As long as Edelman stays in Turkey, the chill wind disturbing bilateral relations
will last." Milliyet writer Can Dsündar added, "[I]f Turkey
today is the leader in the race of 'America-hating countries,' Edelman is a
major part of it." Yeni Safak's Ahmet Kekeç, reciting a litany
of abuses and revenge tactics Edelman used against the newspaper, closed by
simply stating, "Edelman must go."
And go he did – straight
back into the arms of Dick Cheney and the war party, which he had already served
on two occasions, first during the reign of Bush I, and again between 2001-2003
as a special assistant to Cheney. In the first period, he worked under Paul
Wolfowitz in the creation of a Defense
Policy Guidance that "stipulated that the U.S. should wage preventive
war to maintain unchallenged U.S. military supremacy." The second time
around, in the run-up to the Iraq war, Edelman played a vital role, along with
Lewis Libby, Doug Feith, and other prominent neocons, in crafting the bogus
rationale for war in Iraq that Saddam had weapons of mass destruction. In August
2005, President Bush "used a constitutional power to bypass the Senate"
in confirming Edelman as the new undersecretary of defense for policy, replacing
Douglas Feith.
According to the above RightWeb article, "replacing Douglas Feith with
Edelman allows the radicals running U.S. foreign policy to leave behind the
controversies building around Feith and get a relatively clean start with a
new undersecretary of defense for planning." However, that "relatively
clean start" now seems in danger of being sullied by Edelman's as yet unknown
role in L'Affaire Plame.
Fitzgerald's Announcement and the Woodward Revelations: More
to Come?
When all is said and done, how many more "peripheral
figures" aside from Fleitz, Wurmser, Grossman, and Edelman are going to
be sucked in by the vacuum that is Plamegate?

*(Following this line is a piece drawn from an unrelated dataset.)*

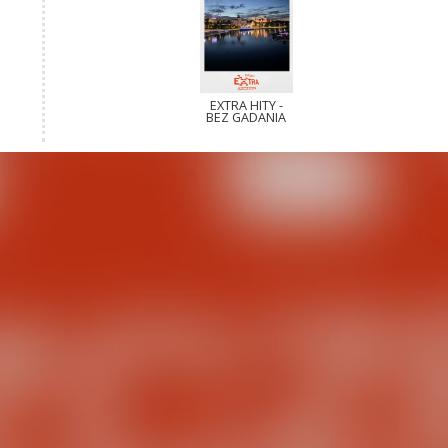
EXTRA HITY -
BEZ GADANIA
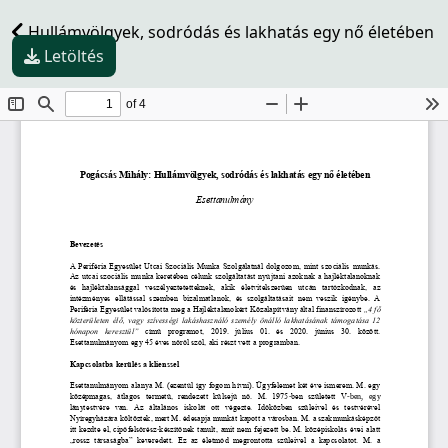
Hullámvölgyek, sodródás és lakhatás egy nő életében
Letöltés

Although I don't have space here
to dip into the feeding
frenzy of speculation that has ensued following Bob
Woodward's testimony that yet another official had informed him of
Plame's identity in June 2003, a month before Libby told Bob Novak, it is worth
mentioning that things are bound to get more exciting yet: after all, the meticulous
and patient Patrick
Fitzgerald has announced that a second grand jury will be convened.
So it looks as if the show's not over. Perhaps it hasn't even begun. And if
certain business interests and foreign relations are going to be affected by
the prosecutor's inquiry into high treason, well, that's just too bad.